When an SP receives a request for a particular article in your repository, it will rely on the oai-dc record to “identify” that particular article. It thus looks for a dc.identifier value with a resolvable URI link.
This means that:
- If the URI value in a dc.identifier is the link to the repository’s metadata page, complete with the full descriptive metadata record of the article, institution’s branding, and link to the full text of the document, then the SP will direct users to this repository page.
- If, however, the URI value in the dc.identifier is the link directly to the article itself, possibly offline at, say, a publisher’s site, then the SP will bypass the repository metadata page and direct users directly to the article wherever it is located.
- If there are dc.identifier values that are non-resolvable text strings such as an ISSN the SP will ignore these for this purpose.
Normally a repository can and will be configured so that documents deposited into it will generate in the oai-dc a dc.identifier value that is a handle or link to the repository metadata page first.
But if the repository contains only a link to an offsite copy of the document, and if this is also entered into a dc.identifier field, the SP will direct users away from the repository to the off-site document. No problem, perhaps, for the self-effacing repository manager who wishes to serve the user more than the reputation of the institution supporting the repository, but not politically savvy if one of the very arguments presented to fund the repository in the first place was that it would increase the institution’s exposure to the world. That mediating branding page is normally pretty important.
There are two or three ways around this but each has drawbacks.
One can enter an offsite link to dc.relation instead of dc.identifier.
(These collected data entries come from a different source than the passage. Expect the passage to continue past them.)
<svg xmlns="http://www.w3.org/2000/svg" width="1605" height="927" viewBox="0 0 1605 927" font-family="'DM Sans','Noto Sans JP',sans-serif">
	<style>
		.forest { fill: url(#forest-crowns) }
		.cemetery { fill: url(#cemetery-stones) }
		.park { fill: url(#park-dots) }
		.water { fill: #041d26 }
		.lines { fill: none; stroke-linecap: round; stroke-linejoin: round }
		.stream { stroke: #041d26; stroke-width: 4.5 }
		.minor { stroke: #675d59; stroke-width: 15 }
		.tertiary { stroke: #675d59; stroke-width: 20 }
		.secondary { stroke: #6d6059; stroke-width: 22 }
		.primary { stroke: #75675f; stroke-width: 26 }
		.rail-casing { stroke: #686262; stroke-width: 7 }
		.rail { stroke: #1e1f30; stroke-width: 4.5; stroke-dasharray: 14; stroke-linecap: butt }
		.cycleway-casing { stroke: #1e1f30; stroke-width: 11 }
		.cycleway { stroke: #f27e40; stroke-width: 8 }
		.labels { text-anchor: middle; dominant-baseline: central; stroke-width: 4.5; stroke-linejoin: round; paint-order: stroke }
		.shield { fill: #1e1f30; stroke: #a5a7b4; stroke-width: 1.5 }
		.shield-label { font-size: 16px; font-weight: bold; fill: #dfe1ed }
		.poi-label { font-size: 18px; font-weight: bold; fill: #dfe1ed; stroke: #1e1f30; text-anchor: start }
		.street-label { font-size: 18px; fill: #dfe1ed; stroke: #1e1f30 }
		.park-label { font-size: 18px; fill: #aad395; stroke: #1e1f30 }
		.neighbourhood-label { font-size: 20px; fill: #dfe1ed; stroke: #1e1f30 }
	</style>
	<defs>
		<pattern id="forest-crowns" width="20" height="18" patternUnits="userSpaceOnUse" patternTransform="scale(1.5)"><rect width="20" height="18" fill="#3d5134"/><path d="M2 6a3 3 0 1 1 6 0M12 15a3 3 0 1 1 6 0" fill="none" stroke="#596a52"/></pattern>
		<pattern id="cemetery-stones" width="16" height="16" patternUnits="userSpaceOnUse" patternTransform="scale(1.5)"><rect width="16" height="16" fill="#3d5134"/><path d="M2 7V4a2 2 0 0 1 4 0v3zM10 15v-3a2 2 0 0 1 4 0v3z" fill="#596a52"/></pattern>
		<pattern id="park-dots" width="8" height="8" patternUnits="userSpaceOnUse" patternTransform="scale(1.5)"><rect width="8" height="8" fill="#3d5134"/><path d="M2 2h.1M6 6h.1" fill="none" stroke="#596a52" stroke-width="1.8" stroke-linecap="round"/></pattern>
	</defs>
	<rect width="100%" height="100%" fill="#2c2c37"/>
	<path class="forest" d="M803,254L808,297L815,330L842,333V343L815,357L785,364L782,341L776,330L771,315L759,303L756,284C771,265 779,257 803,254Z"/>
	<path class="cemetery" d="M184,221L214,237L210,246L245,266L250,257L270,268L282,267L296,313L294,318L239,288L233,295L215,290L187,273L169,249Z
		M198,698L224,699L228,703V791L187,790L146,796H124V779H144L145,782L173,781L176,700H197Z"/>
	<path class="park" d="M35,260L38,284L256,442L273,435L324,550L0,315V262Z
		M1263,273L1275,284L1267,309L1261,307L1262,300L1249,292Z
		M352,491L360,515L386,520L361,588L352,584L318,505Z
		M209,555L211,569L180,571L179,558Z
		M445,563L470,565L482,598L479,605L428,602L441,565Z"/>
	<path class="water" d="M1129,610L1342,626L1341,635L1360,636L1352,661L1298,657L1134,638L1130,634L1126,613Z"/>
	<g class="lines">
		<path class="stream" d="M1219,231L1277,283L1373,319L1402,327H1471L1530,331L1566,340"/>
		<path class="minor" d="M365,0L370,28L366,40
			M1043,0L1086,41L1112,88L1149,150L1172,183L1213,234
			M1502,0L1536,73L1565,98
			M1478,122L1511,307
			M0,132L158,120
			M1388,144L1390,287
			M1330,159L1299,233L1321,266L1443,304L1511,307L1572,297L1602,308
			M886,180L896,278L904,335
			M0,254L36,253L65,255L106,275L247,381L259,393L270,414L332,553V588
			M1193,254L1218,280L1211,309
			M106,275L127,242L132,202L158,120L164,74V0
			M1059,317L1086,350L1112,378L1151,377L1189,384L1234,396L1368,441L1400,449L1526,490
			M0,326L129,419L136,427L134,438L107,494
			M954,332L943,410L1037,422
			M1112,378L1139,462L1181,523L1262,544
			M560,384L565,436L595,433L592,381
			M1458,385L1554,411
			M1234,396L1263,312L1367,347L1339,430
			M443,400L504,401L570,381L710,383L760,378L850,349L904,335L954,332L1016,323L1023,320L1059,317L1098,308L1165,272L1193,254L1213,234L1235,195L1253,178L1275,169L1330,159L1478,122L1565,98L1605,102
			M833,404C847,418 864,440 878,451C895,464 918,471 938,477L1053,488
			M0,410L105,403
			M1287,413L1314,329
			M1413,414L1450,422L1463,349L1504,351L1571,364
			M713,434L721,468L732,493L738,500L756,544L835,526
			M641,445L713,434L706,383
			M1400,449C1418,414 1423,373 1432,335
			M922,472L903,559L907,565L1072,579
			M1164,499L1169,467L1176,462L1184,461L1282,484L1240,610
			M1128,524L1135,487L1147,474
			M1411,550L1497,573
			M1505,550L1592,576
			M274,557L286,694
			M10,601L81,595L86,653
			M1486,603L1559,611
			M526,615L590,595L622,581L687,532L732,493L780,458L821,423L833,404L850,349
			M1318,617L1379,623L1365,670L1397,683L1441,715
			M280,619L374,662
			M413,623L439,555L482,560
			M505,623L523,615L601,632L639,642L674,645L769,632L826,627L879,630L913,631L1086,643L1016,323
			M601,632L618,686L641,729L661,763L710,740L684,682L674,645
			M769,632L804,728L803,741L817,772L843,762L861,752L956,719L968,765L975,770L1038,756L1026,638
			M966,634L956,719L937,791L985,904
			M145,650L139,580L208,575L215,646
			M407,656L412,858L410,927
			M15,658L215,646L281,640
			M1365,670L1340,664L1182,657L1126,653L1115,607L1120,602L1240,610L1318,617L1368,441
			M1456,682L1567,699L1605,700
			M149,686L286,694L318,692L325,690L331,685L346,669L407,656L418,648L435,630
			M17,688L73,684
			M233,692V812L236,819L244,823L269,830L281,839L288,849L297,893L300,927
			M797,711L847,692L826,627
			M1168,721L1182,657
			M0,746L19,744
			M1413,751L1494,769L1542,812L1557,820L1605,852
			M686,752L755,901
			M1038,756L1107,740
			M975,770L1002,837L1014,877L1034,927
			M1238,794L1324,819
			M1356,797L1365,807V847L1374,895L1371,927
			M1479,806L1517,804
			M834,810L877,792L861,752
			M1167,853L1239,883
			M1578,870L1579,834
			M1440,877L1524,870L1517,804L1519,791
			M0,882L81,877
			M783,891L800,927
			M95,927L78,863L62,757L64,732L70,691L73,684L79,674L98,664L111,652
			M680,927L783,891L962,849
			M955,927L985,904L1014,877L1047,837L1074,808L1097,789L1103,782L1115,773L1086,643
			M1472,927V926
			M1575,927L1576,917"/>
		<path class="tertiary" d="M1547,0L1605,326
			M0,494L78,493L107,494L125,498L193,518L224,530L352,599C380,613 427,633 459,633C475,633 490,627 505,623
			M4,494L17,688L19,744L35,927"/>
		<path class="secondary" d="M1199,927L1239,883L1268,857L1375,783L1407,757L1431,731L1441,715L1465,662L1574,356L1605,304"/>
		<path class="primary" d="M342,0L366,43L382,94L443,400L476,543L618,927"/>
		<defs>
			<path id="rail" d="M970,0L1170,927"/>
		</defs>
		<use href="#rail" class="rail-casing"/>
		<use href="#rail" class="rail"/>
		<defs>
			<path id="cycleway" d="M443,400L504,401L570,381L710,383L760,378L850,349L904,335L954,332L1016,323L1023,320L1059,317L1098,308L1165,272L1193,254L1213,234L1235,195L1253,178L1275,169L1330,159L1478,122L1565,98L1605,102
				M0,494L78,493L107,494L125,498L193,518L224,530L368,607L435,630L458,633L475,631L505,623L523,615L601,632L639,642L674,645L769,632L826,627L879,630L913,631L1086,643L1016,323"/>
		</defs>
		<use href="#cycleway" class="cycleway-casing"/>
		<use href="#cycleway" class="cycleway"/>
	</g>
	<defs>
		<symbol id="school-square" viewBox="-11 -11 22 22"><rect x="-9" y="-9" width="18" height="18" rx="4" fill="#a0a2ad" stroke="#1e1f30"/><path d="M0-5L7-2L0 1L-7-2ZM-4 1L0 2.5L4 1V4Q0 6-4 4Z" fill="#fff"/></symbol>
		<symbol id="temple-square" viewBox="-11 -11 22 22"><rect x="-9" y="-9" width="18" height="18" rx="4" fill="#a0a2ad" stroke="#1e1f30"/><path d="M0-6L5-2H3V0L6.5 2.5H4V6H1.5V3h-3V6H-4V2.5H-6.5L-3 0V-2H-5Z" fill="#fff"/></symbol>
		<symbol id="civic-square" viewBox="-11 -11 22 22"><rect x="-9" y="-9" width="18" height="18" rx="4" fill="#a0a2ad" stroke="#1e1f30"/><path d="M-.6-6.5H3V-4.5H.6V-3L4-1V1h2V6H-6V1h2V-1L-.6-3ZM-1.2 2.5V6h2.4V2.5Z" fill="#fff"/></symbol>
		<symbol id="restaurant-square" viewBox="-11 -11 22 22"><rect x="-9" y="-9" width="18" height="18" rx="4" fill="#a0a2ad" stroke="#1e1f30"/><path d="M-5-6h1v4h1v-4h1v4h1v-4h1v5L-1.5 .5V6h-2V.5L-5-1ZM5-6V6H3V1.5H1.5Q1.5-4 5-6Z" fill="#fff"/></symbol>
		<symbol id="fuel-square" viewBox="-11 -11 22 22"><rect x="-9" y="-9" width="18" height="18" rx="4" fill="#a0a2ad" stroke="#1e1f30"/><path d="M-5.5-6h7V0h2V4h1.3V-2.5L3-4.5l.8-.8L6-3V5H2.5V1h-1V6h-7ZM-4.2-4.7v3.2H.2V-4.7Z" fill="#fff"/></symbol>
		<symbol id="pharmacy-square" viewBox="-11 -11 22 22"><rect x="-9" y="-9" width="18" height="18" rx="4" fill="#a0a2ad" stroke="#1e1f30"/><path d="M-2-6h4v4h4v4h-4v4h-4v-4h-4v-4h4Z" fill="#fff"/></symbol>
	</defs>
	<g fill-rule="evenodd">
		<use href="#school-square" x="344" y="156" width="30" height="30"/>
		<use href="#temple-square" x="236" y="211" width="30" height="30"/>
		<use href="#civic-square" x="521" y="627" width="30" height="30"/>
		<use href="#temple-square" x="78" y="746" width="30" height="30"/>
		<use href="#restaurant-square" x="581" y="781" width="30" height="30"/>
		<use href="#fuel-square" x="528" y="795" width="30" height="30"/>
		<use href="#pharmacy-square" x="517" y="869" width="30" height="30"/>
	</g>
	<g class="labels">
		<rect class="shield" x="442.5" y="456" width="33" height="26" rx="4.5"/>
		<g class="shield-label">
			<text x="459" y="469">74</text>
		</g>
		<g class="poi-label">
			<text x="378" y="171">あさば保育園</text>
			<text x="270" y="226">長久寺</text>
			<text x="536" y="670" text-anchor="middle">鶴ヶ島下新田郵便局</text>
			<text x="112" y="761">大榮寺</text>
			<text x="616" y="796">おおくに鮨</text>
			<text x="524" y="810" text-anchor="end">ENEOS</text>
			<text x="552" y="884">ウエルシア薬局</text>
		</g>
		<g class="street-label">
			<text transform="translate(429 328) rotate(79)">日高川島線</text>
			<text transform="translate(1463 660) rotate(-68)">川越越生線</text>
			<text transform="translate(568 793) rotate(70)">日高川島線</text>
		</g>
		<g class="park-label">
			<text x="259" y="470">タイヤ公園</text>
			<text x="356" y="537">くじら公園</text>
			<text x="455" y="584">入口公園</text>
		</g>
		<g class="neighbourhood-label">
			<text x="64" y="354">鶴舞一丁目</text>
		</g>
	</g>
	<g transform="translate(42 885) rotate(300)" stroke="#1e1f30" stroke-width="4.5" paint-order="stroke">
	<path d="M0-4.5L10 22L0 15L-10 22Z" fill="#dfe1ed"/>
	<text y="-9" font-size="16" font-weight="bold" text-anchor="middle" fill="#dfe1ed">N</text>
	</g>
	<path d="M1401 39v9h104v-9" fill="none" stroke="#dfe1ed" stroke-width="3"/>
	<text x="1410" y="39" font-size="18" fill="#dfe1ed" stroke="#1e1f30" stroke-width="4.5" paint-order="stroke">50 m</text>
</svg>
This reserves the dc.identifier field for the repository default metadata page link — normally machine generated by the repository itself.
Another solution is to enter the offsite link into the dc.format so that it would look like this:
<dc.format>PDF http://www.offsitelink.com/name.pdf </dc.format>
Either of these solutions will cause a problem for the manager whose repository is dependent on mapping its portal display options from that same oai-dc record.
It will mean that a portal display link to a deposited record within the repository itself will be mapped from dc.identifier, while a portal display link to an offsite record will be mapped from dc.relation or dc.format.
So the consistency issue arises if one’s repository depends on mapping its display from the same data that is used for oai harvesting.
An offsite link will have to be treated the same way for display purposes (same portal display label terms) as all other values entered in other dc.relation or dc.format fields.
That can cause headaches. One wants to show an onsite link and an offsite link to an article in a similar way for users. What is important to them is that they can see at a glance a constant way to get to the article regardless of where it is stored. One does not want to present an offsite link in a way that looks like it is not a link to the article described, but to some “relation” of it, for example. One can rename “relation” for the portal display, but it means that whatever display name is chosen for the display must be constant for all other display names mapped from that same dc.relation in the oai-dc field.
And whatever solution is decided upon will need to consider preservation and sustainability questions. One day the records will be migrated to some other software — what will happen to any such solutions then? What systems will ensure consistency over time within a repository, and what issues will arise in the broader world of databases needing to be able to talk to each other in the future?
Repository designs need to allow for record and metadata displays to be configured independently of the data used for oai harvesting.